Là comincia il Messico
Sinestetica, 19-02-2008, Gaja Cenciarelli
È finalmente uscito il bel libro di Gualberto Alvino. L’anno scorso mi ero imbattuta in questo romanzo per via di vibrisselibri, e avevo redatto una scheda di lettura che vi copio qui di seguito. Il libro si intitola Là comincia il Messico, ed è edito da Polistampa. Gli auguro tutta la fortuna che merita.
La vera protagonista di questo romanzo di Gualberto Alvino è la lingua. È un italiano ricco, denso, lontanissimo dai minimalismi linguistici che spesso ricorrono nella narrativa contemporanea, soprattutto d’oltreoceano (e che non sono negativi in sé, bensì nelle mani di chi non sa farne uso: non siamo tutti Carver). Quello che mi ha colpito è il suo modo “avvolgente” di narrare: sono rimasta incantata dal suo stile potente, che è sempre in crescendo, via via che la storia evolve e che aumenta d’intensità.
La prima volta che ho letto Là comincia il Messico – ebbene sì, mi è piaciuto così tanto che ho voluto ri-assaporare la gioia di immergermi di nuovo in quelle parole - mi è venuta in mente una definizione che secondo me è ancora valida: è un grido di dolore. E la confermo. Di sicuro non è un romanzo lineare, non è un testo
affrontabile a “cuor leggero”, non è un libro “medio”. Non è il tipo di scritto che susciti reazioni tiepide: si ama o si odia. Io lo amo. Per il coraggio di parlare una lingua che è, a mio avviso, un lavoro di cesello. Per la forza espressiva. Perché, a tutta prima, può risultare sì un’opera “respingente”, ma che invece è una calamita.
Ricordo di aver pensato che invece, dopo le prime pagine, la lettura scorreva e mi arricchiva. Ricordo di aver pensato: finalmente un romanzo che non è è sottile e senza respiro, in cui invece si può affondare con la certezza di tornare in superficie arricchiti.
È una storia non-storia, nella quale il narratore si rivolge a un interlocutore silenzioso, un uomo di lettere, un accademico, un intellettuale, accusandolo, blandendolo, mettendolo di fronte ai suoi errori, ai suoi “crimini”. Memorabile la parte in cui il suddetto narratore gli si rivolge ricordandogli tutte le persone che ha fatto soffrire impietosamente, ogni circostanza in cui una sua parola avrebbe potuto salvare chi lo amava dalla disperazione e dalla morte, sia spirituale che fisica: il padre, la madre, suo fratello, la donna che lo amava e che lui ha disprezzato
per non volersi abbassare al suo livello, che lui riteneva essere svilente, il figlio che lo reputava un dio, che ha sperato per tutta la vita di ottenere da lui un cenno di approvazione e che lui, invece, si è imposto di strapparsi dal cuore temendo di vederlo trasformarsi in un mediocre.

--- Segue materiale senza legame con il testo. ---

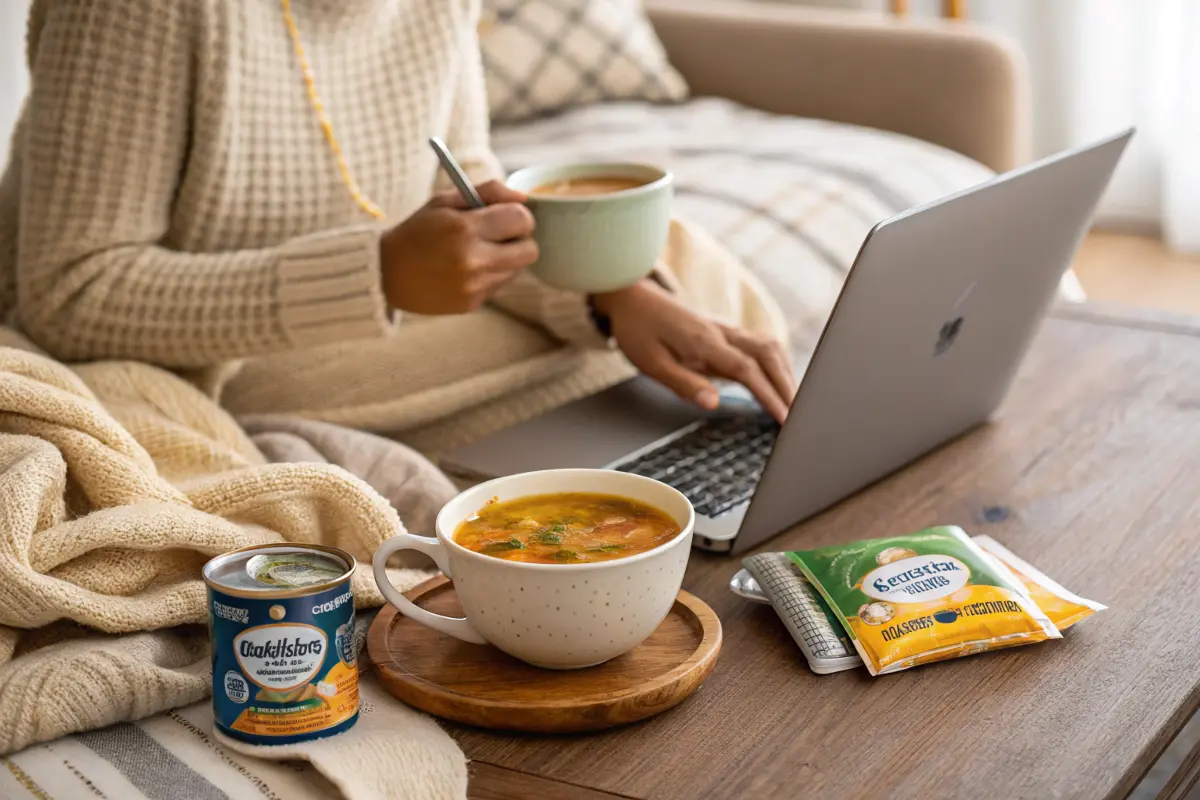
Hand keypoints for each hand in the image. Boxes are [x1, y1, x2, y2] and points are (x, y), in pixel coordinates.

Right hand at [380, 181, 537, 313]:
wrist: (385, 273)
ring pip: (518, 269)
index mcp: (464, 228)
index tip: (505, 216)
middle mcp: (472, 260)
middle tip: (500, 235)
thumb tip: (524, 198)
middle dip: (520, 239)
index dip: (518, 216)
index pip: (522, 220)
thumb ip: (487, 192)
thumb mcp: (444, 201)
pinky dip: (491, 275)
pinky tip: (467, 270)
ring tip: (479, 252)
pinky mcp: (472, 304)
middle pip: (530, 250)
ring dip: (507, 258)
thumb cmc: (416, 231)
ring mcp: (474, 286)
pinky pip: (500, 285)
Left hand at [591, 280, 797, 422]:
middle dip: (787, 385)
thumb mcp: (651, 363)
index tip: (784, 418)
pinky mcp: (724, 330)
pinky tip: (778, 379)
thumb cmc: (637, 329)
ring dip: (785, 372)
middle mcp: (721, 332)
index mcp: (704, 342)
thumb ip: (683, 383)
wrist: (630, 295)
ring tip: (794, 401)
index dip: (769, 394)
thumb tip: (713, 403)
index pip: (747, 370)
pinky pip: (759, 344)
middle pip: (768, 354)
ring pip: (768, 346)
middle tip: (800, 415)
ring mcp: (725, 329)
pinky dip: (775, 362)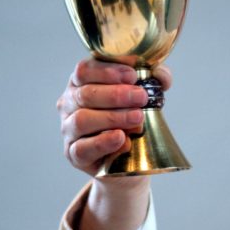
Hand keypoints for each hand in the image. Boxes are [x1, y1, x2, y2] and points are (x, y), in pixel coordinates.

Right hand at [56, 58, 171, 177]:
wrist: (129, 159)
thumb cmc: (130, 119)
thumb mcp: (142, 95)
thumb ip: (153, 80)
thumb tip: (161, 75)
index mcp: (81, 83)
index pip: (84, 70)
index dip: (107, 71)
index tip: (132, 75)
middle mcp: (69, 104)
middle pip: (85, 94)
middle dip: (116, 94)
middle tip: (141, 97)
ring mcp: (68, 129)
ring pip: (82, 120)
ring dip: (112, 117)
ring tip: (137, 117)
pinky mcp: (73, 154)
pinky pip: (82, 148)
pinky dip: (102, 142)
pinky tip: (121, 138)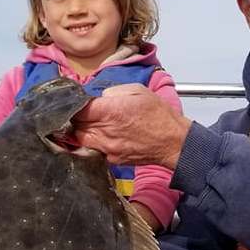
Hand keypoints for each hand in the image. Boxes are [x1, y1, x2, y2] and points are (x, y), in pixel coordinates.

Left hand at [74, 84, 191, 169]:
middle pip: (76, 125)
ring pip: (81, 140)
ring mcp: (109, 148)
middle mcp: (107, 132)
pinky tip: (101, 136)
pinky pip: (94, 150)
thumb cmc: (159, 115)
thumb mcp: (138, 90)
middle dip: (76, 118)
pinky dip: (93, 143)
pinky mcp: (113, 159)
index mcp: (111, 111)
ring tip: (88, 125)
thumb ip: (113, 91)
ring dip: (82, 131)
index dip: (76, 104)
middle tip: (82, 113)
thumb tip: (99, 98)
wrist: (173, 142)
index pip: (79, 109)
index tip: (78, 102)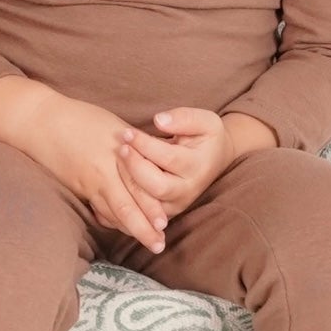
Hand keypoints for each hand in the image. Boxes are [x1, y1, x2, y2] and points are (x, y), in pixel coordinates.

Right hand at [20, 92, 172, 255]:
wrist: (39, 121)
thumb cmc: (78, 118)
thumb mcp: (113, 126)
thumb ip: (134, 148)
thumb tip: (155, 163)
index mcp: (117, 152)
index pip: (139, 185)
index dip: (152, 207)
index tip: (165, 225)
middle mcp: (104, 171)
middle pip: (126, 206)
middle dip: (144, 228)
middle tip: (159, 245)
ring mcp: (88, 182)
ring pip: (112, 212)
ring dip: (131, 229)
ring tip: (148, 243)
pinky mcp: (77, 187)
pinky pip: (98, 208)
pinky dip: (111, 220)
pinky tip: (122, 228)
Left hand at [118, 107, 274, 218]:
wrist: (213, 159)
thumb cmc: (205, 136)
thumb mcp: (204, 120)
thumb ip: (184, 118)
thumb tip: (159, 121)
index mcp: (199, 167)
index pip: (169, 158)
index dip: (145, 145)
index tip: (127, 132)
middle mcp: (188, 190)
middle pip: (157, 187)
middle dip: (135, 167)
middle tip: (121, 147)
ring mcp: (176, 204)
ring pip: (146, 203)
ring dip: (127, 180)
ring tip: (119, 156)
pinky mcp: (163, 212)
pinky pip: (140, 209)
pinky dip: (126, 193)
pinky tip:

Altrettanto splendida, a mio avviso, la descrizione che il narratore fa del processo creativo del suo interlocutore, concentrandosi sulle elisioni, sugli accapo, sugli spazi bianchi che separano una parola dall’altra, focalizzando la sua attenzione su aspetti tecnici, di rado presi in considerazione perché troppo astratti, e che invece Alvino riesce a rendere affascinanti, a incastrare in un ragionamento tutt’altro che arido e meramente tecnico. È un brano straordinario, come straordinario è questo libro. Ho citato solo due episodi perché, ripeto, si tratta di un testo che va gustato senza troppe anticipazioni.
Qualche altra parola sull’autore. Alvino dimostra di possedere uno stile, a mio parere, unico. Mi ha colpito di lui la padronanza della lingua, la sua volontà di esplorare fino in fondo le potenzialità dell’italiano scritto, con una costante nota lirica così coinvolgente da spazzare via l’indifferenza.